Walking The Ceredigion Coastal Path 15

I recently began a walk along the Ceredigion Coastal Path which, as part of the Wales Coast Path, runs from Cardigan in the south over 60 miles to Ynyslas on the northern edge of the county. This is my diary of the event.

Wednesday 12th June 2019 16:30
Location: Camping on the Farm, Aberaeron
Distance: 3.82 miles

I’m back here again, we’re wending our way back out of Wales now and we are perhaps one of a handful of campers on the site. Today I ran up past Aberarth and back again, I didn’t cover any new ground but it was interesting to tread the path again. My belly was still full of chips from lunchtime and I’m not feeling 100% fit which was evident from how hard the run felt. This time last year I was chasing a 22 minute 5k, yet at last Saturday’s Park Run I only just scraped in under 26 minutes. The decline has come fast and I’m not sure what the primary causes are, too much Winter perhaps, not enough Spring.

→ PROBLEMS TO SOLVE:
A – List every distance the walking diary entry gives, with its unit.
B – Write out the part of the walking diary entry starting with "I recently began" and going on through "of the event.", swapping "diary" for "journal".

→ RECORDED INFORMATION:
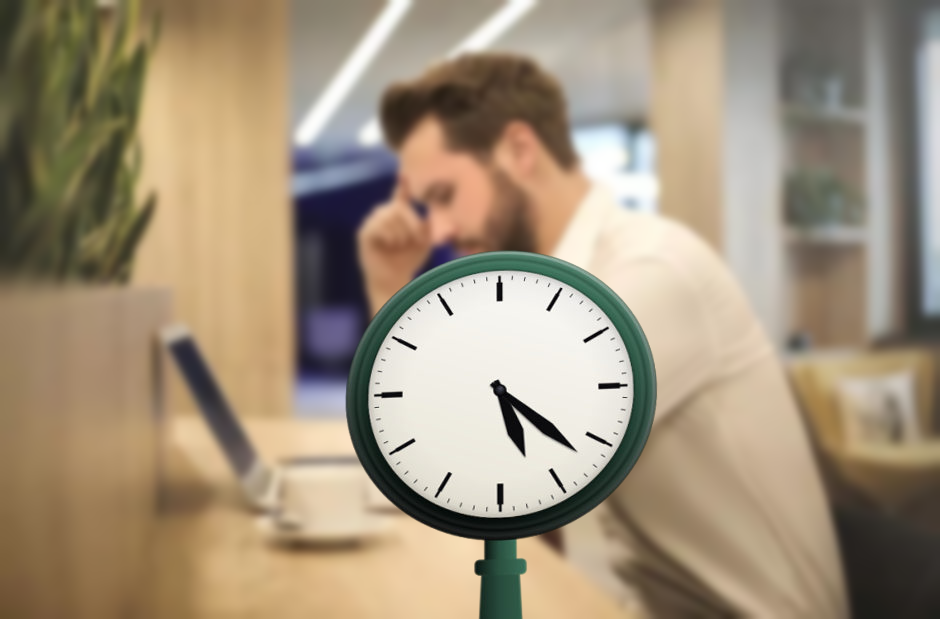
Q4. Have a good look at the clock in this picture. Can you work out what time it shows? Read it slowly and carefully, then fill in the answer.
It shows 5:22
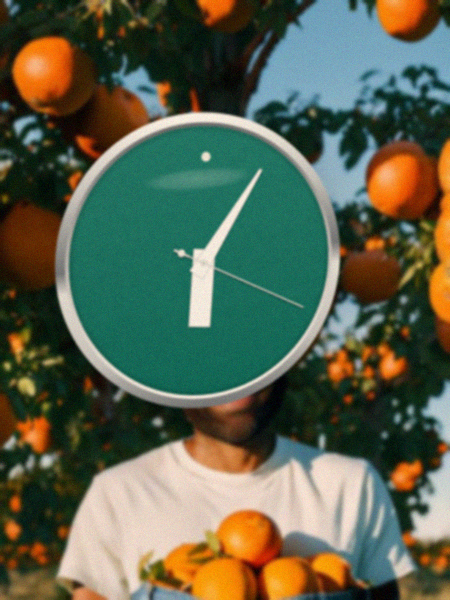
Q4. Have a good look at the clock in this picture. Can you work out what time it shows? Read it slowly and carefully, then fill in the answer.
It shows 6:05:19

→ EXPECTED ANSWERS:
A –
over 60 miles
3.82 miles
5k

B –
I recently began a walk along the Ceredigion Coastal Path which, as part of the Wales Coast Path, runs from Cardigan in the south over 60 miles to Ynyslas on the northern edge of the county. This is my journal of the event.